TEXT SECTION START
NOTE 4.  INVESTMENTS (CONTINUED)
    (c) RH HOLDINGS
 
    On November 19, 1996, the Company acquired 204.5454 shares of RH Holdings
common stock for $9,000,000, representing 20.45% of RH Holdings' voting common
stock, and 100% of RH Holdings' non-voting preferred stock, with a cumulative
annual payment-in-kind dividend of 10%, for $86,000,000. The Company's total
investment of $95,000,000 consisted of $72,000,000 in cash and a contribution by
the Company of 14 funeral homes and two combination funeral home and cemetery
properties located in California valued at $23,000,000. Blackstone acquired
795.4546 shares of RH Holdings common stock, representing 79.55% of RH Holdings'
voting common stock for $35,000,000.
 
    RH Holdings holds all of the outstanding common stock of Rose Hills Company
("RHC") and the cemetery related assets of Rose Hills Memorial Park Association,
representing the largest single location cemetery in the United States. These
companies were purchased on November 19, 1996 for approximately $285,000,000 of
which $130,000,000 was funded by Blackstone and the Company, and $155,000,000
was financed through bank borrowings and the issuance of senior subordinated
notes. The excess of the purchase price over the fair value of net assets of
approximately $130,000,000 was established as goodwill in RH Holdings and is
being amortized over 40 years.
TEXT SECTION END
** WHAT TO DO **
Answer these questions from the RH Holdings investment note above, numbering your answers 1., 2., 3. to match:
1. What percentage of RH Holdings' voting common stock did Blackstone acquire?
2. How much of the Company's total investment was paid in cash?
3. Over how many years is the goodwill in RH Holdings being amortized?
RECORDS SHOWN START
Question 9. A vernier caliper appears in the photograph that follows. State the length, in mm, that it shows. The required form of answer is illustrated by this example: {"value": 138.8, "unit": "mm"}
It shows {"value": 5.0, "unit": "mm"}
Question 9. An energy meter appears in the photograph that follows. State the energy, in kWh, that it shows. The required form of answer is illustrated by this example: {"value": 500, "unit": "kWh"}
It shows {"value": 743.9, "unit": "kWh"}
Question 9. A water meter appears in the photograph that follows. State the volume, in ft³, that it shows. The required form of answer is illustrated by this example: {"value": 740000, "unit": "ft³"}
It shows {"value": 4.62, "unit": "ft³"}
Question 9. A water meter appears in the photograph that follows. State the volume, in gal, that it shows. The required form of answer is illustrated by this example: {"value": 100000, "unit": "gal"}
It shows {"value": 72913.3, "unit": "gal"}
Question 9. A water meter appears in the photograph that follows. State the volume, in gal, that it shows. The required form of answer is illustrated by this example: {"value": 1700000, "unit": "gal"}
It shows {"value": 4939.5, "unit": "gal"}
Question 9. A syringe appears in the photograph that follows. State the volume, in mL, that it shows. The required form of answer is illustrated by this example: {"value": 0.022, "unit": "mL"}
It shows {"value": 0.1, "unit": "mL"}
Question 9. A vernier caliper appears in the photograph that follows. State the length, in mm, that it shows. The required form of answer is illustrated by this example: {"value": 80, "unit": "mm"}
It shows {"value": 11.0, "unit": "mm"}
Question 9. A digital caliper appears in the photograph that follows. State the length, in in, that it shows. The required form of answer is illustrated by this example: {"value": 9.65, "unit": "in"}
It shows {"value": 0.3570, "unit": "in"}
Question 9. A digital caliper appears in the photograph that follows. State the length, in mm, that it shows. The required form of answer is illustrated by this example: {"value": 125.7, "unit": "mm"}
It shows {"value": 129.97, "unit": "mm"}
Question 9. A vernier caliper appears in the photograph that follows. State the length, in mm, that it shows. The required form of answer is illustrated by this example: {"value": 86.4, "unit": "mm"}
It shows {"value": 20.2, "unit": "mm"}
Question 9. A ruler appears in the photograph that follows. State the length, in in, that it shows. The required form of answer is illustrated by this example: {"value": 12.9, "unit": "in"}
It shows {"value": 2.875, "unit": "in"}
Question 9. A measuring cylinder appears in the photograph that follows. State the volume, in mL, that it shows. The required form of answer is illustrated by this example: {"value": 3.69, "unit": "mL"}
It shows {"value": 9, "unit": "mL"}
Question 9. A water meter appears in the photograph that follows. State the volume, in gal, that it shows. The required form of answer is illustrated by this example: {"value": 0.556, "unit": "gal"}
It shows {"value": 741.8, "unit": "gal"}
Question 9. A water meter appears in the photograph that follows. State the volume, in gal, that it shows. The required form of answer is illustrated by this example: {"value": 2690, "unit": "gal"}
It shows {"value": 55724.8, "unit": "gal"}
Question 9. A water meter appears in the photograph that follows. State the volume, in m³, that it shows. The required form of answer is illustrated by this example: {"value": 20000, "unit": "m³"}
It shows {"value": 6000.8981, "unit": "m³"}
RECORDS SHOWN END
** ANSWER BELOW **
1. 79.55%
2. $72,000,000
3. 40 years